ECLI:NL:HR:2000:AA6088
Hoge Raad
- Cassatie
- W.J.M. Davids
- F.H. Koster
- A.M.M. Orie
- J.P. Balkema
- A.J.A. van Dorst
- Rechtspraak.nl
Cassatie tegen arrest van het Gerechtshof te 's-Gravenhage inzake overtreding van de Wet bodembescherming
In deze zaak gaat het om een cassatieberoep tegen een arrest van het Gerechtshof te 's-Gravenhage, dat op 22 januari 1999 uitspraak deed in een strafzaak tegen de verdachte, geboren in 1932. De verdachte was veroordeeld voor het opzettelijk overtreden van artikel 13 van de Wet bodembescherming, waarbij hij een geldboete van 1.500 gulden kreeg opgelegd, subsidiair dertig dagen hechtenis. De Hoge Raad heeft de zaak in cassatie behandeld en de conclusie van de Advocaat-Generaal, die stelde dat het beroep verworpen moest worden, is aan het arrest gehecht.
De Hoge Raad heeft de bestreden uitspraak van het Hof beoordeeld en geconcludeerd dat de bewijsvoering van het Hof niet voldeed aan de eisen van de wet. Het Hof had geoordeeld dat de verdachte handelingen had verricht die de bodem konden verontreinigen, maar de Hoge Raad oordeelde dat niet aannemelijk was gemaakt dat het opslaan van 16 m³ paardenmest daadwerkelijk tot bodemverontreiniging had geleid. De Hoge Raad oordeelde dat de uitleg van de tenlastelegging door het Hof niet onverenigbaar was met de bewoordingen daarvan, maar dat de bewezenverklaring niet voldoende was onderbouwd.

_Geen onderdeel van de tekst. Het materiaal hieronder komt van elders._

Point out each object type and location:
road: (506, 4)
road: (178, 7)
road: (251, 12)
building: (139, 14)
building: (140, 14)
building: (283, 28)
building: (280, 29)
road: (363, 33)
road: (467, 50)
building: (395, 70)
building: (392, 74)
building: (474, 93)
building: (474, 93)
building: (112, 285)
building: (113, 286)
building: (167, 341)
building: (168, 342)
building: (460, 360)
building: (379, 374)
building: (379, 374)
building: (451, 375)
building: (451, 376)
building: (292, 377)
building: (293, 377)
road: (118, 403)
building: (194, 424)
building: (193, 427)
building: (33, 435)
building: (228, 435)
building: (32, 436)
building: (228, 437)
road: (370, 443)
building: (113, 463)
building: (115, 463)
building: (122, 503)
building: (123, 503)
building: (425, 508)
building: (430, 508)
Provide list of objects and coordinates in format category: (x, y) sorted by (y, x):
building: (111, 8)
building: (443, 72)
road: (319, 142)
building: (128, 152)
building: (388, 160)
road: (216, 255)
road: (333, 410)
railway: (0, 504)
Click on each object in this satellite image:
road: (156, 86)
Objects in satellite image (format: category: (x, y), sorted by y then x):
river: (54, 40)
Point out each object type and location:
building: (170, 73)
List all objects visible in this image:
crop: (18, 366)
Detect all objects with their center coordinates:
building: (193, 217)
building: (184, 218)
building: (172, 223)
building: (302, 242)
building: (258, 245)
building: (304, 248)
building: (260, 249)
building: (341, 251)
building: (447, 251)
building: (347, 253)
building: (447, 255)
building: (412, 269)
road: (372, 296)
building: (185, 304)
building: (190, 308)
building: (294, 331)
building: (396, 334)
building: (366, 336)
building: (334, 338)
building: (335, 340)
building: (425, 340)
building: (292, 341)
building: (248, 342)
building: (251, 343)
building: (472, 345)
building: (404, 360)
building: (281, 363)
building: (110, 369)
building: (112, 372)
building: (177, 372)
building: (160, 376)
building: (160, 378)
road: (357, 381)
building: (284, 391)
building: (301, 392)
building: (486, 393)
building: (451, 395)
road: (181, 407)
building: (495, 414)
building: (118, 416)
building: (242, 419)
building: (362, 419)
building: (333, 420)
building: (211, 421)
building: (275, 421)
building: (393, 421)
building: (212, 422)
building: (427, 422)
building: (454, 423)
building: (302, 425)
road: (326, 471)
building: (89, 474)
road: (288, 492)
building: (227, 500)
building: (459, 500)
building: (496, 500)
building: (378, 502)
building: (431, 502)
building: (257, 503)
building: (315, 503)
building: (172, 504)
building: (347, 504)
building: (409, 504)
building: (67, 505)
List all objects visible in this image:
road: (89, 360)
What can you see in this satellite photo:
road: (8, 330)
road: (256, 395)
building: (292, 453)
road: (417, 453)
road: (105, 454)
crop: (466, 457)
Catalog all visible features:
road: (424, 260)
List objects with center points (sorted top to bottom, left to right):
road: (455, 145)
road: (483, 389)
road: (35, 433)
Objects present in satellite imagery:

Uiteindelijk heeft de Hoge Raad de bestreden uitspraak vernietigd en de zaak verwezen naar de Economische Kamer van het Gerechtshof te Amsterdam voor een nieuwe behandeling. Dit arrest is gewezen door de vice-president en vier raadsheren, en is uitgesproken op 6 juni 2000.